ECLI:NL:CBB:2024:282

College van Beroep voor het bedrijfsleven

Datum uitspraak
25 maart 2024
Publicatiedatum
18 april 2024
Zaaknummer
22/2543
Instantie
College van Beroep voor het bedrijfsleven
Type
Uitspraak
Rechtsgebied
Bestuursrecht
Procedures
  • Proces-verbaal
Rechters
Vindplaatsen
  • Rechtspraak.nl
AI samenvatting door LexboostAutomatisch gegenereerd

Beroep tegen vaststelling TVL-subsidie voor Q2 2021 en referentieperiodes

In deze zaak heeft het College van Beroep voor het bedrijfsleven op 25 maart 2024 uitspraak gedaan in het beroep van [naam 1] B.V. tegen de minister van Economische Zaken en Klimaat. De onderneming stelde dat de minister bij de vaststelling van de TVL-subsidie voor het tweede kwartaal van 2021 had moeten uitgaan van de periode van december 2019 tot en met februari 2020, in plaats van de in de TVL-regeling genoemde referentieperiodes. De onderneming betoogde dat haar omzetverlies in die periode meer dan 30% zou zijn geweest, wat zou hebben geleid tot een toekenning van de subsidie.

Het College heeft echter geoordeeld dat het betoog van de onderneming niet slaagde. De TVL-regeling voor het tweede kwartaal van 2021 biedt alleen de keuze tussen het vierde kwartaal van 2019 en het derde kwartaal van 2020 als referentieperiodes.
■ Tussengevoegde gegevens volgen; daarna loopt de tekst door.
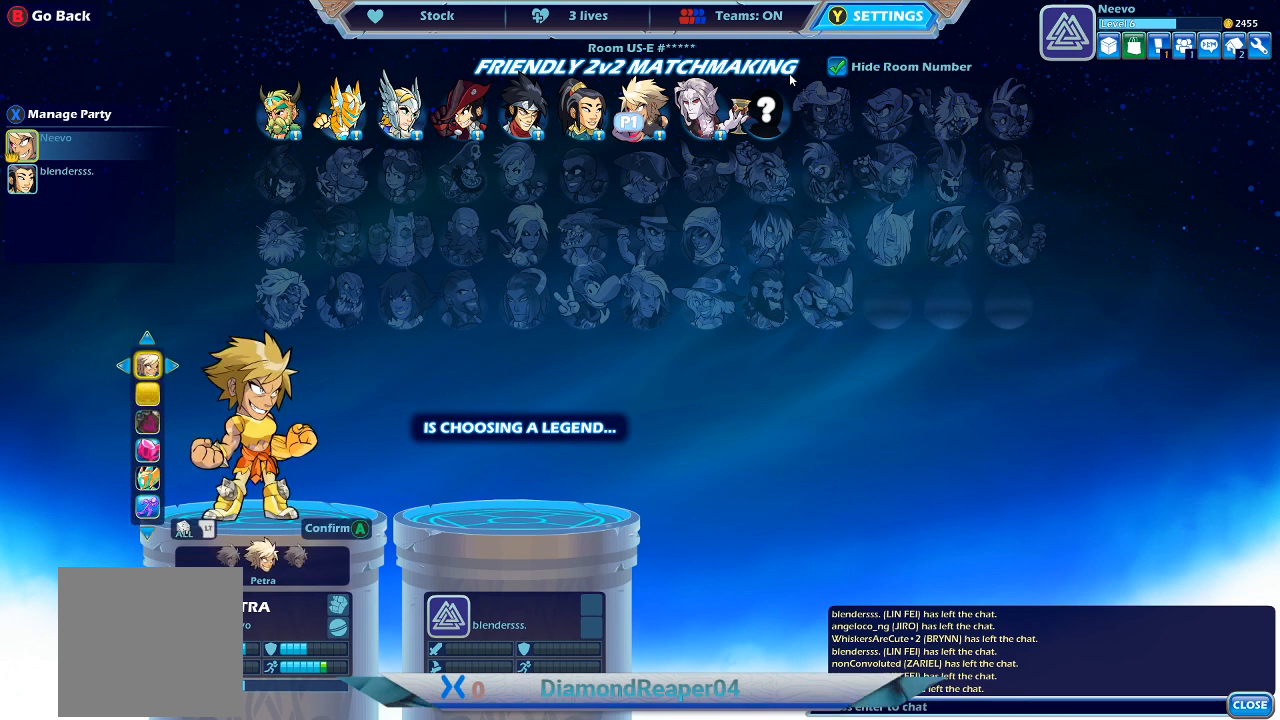
{"buttons": [], "left_stick": "center", "right_stick": "center", "events": [[233, "DPAD_DOWN", "down"], [333, "DPAD_DOWN", "up"], [433, "DPAD_DOWN", "down"], [500, "DPAD_DOWN", "up"]]}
De omstandigheden die de onderneming aanvoerde, zoals het feit dat zij pas in de loop van het vierde kwartaal van 2019 is geopend en dat de straat voor haar ingang was opengebroken in het derde kwartaal van 2020, zijn niet voldoende om een uitzondering op de referentieperiodes te rechtvaardigen. Het College concludeerde dat de minister de aan de onderneming verleende TVL-subsidie voor het tweede kwartaal van 2021 terecht op nihil had vastgesteld.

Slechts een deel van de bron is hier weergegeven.